Elevated cardiac troponin levels have been shown to be associated with adverse outcomes in patients with acute pulmonary embolism (PE). However, few data address the management implications of undetectable cardiac troponin I (cTnI) using a highly sensitive assay. We hypothesized that undetectable cTnI predicts very low in-hospital adverse event rates.
In a retrospective cohort study, we classified patients with confirmed acute PE according to cTnI detectability into cTnI+ (≥ 0.012 ng/mL) and cTnI− (< 0.012 ng/mL) groups. The Pulmonary Embolism Severity Index (PESI) was used for clinical risk determination. The primary outcome was a composite of hard events defined as in-hospital death, CPR, or thrombolytic therapy. The secondary outcome was a composite of soft events defined as ICU admission or inferior vena cava filter placement.

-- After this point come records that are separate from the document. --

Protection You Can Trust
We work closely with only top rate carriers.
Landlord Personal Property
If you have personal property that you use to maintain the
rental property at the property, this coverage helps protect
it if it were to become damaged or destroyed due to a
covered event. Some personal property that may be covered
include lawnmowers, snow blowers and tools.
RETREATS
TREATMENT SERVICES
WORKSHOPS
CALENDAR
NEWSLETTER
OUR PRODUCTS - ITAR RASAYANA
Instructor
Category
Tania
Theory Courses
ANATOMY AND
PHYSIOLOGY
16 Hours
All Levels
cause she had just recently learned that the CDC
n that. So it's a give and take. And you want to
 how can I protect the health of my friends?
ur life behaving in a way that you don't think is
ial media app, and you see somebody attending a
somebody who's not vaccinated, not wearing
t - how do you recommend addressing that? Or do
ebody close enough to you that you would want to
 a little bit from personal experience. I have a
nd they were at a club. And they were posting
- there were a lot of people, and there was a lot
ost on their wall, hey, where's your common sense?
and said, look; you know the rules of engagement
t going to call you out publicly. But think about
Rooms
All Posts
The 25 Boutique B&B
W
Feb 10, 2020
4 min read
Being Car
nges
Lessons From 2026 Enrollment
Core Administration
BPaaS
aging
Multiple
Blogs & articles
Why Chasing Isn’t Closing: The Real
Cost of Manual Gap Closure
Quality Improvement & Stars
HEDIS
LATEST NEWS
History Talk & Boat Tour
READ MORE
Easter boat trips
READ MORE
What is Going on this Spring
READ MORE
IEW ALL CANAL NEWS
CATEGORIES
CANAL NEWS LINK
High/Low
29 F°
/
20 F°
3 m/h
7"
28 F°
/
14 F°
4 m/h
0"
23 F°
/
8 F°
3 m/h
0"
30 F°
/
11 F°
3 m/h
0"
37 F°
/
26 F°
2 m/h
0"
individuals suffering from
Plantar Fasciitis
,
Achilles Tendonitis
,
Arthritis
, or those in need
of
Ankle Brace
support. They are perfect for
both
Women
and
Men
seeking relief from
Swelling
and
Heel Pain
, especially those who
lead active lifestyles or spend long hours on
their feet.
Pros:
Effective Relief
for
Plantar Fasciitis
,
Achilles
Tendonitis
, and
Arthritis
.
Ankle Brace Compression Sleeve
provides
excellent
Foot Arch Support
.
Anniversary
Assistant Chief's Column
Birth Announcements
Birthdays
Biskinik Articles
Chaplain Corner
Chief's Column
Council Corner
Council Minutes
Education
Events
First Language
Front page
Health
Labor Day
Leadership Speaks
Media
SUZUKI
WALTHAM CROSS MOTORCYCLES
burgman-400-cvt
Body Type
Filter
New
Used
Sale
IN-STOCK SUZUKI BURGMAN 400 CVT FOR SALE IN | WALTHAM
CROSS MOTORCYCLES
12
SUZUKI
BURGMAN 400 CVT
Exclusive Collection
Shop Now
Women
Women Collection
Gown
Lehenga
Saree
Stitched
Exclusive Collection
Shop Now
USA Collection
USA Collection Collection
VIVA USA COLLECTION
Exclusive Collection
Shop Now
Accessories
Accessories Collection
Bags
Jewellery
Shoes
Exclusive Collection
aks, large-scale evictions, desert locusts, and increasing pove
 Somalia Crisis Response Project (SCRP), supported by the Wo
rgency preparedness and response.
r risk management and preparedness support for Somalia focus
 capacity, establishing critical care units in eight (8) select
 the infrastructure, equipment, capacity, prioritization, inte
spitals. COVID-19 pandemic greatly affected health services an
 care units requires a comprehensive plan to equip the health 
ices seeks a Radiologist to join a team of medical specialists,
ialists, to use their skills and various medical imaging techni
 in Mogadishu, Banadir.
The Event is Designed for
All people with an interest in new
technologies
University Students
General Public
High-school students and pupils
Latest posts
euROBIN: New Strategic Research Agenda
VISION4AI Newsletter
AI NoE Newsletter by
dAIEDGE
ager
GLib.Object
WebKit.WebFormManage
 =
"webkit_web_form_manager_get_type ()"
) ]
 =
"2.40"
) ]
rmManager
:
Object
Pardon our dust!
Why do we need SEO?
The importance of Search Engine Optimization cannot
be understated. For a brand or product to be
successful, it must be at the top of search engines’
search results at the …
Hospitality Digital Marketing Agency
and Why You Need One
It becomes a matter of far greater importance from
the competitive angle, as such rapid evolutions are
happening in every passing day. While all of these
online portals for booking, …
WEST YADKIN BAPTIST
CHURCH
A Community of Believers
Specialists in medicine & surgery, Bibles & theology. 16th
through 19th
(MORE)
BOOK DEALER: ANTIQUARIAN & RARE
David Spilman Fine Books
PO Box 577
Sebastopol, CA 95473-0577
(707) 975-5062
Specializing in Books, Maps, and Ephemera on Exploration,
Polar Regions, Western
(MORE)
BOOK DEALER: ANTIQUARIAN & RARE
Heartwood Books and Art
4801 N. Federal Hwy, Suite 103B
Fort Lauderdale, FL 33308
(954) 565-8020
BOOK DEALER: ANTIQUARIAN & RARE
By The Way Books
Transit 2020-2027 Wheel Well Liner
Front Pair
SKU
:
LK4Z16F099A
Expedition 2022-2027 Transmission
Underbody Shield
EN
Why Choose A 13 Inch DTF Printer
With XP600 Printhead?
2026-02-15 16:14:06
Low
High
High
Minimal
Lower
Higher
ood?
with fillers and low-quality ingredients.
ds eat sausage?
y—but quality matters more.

Among 298 consecutive patients with confirmed acute PE, 161 (55%) were cTnI+ and 137 (45%) cTnI−. No deaths occurred in the cTnI− group vs nine (6%) in the cTnI+ group (P = .004). No hard events were observed in the cTnI− group vs 15 (9%) in the cTnI+ group (P < .001). Soft events were observed at a lower rate in the cTnI– group (21[15%] vs 69 [43%], P < .001). Patients in the cTnI− group had a higher survival rate free of hard (P = .001) or soft (P < .001) events, irrespective of clinical risk. Furthermore, cTnI provided incremental prognostic value beyond clinical, ECG, and imaging data (P < .001).
Highly sensitive cTnI assay provides an excellent prognostic negative predictive value; thus, it plays a role in identifying candidates for out-of-hospital treatment of acute PE.